◆ The task
Rewrite the records below, replacing "top-left" with "upper-left" wherever it occurs and leaving everything else unchanged.

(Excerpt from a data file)
---

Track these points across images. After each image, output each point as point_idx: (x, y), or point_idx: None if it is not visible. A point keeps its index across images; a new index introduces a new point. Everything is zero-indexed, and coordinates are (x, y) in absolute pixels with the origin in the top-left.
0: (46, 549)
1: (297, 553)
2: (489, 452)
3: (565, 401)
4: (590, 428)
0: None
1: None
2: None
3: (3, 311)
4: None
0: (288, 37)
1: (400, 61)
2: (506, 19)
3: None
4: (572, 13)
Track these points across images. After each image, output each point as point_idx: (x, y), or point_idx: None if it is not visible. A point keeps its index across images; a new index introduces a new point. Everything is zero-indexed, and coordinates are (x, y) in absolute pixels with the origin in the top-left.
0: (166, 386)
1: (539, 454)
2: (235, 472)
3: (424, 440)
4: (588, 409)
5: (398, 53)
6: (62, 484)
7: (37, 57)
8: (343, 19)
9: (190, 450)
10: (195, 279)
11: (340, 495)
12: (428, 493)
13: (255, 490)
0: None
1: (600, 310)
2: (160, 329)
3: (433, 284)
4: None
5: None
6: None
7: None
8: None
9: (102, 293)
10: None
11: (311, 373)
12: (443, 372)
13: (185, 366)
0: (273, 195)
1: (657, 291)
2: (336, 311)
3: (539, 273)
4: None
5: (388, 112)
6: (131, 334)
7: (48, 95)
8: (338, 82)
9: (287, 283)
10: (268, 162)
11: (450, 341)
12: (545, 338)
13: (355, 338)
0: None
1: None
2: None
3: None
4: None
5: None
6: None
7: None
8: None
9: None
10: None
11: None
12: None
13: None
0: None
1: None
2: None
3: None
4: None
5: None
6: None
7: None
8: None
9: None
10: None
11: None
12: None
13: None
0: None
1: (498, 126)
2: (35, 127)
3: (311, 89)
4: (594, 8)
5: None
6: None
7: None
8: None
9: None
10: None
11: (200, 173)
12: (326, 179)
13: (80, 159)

---

◆ Complete answer
Track these points across images. After each image, output each point as point_idx: (x, y), or point_idx: None if it is not visible. A point keeps its index across images; a new index introduces a new point. Everything is zero-indexed, and coordinates are (x, y) in absolute pixels with the origin in the upper-left.
0: (46, 549)
1: (297, 553)
2: (489, 452)
3: (565, 401)
4: (590, 428)
0: None
1: None
2: None
3: (3, 311)
4: None
0: (288, 37)
1: (400, 61)
2: (506, 19)
3: None
4: (572, 13)
Track these points across images. After each image, output each point as point_idx: (x, y), or point_idx: None if it is not visible. A point keeps its index across images; a new index introduces a new point. Everything is zero-indexed, and coordinates are (x, y) in absolute pixels with the origin in the upper-left.
0: (166, 386)
1: (539, 454)
2: (235, 472)
3: (424, 440)
4: (588, 409)
5: (398, 53)
6: (62, 484)
7: (37, 57)
8: (343, 19)
9: (190, 450)
10: (195, 279)
11: (340, 495)
12: (428, 493)
13: (255, 490)
0: None
1: (600, 310)
2: (160, 329)
3: (433, 284)
4: None
5: None
6: None
7: None
8: None
9: (102, 293)
10: None
11: (311, 373)
12: (443, 372)
13: (185, 366)
0: (273, 195)
1: (657, 291)
2: (336, 311)
3: (539, 273)
4: None
5: (388, 112)
6: (131, 334)
7: (48, 95)
8: (338, 82)
9: (287, 283)
10: (268, 162)
11: (450, 341)
12: (545, 338)
13: (355, 338)
0: None
1: None
2: None
3: None
4: None
5: None
6: None
7: None
8: None
9: None
10: None
11: None
12: None
13: None
0: None
1: None
2: None
3: None
4: None
5: None
6: None
7: None
8: None
9: None
10: None
11: None
12: None
13: None
0: None
1: (498, 126)
2: (35, 127)
3: (311, 89)
4: (594, 8)
5: None
6: None
7: None
8: None
9: None
10: None
11: (200, 173)
12: (326, 179)
13: (80, 159)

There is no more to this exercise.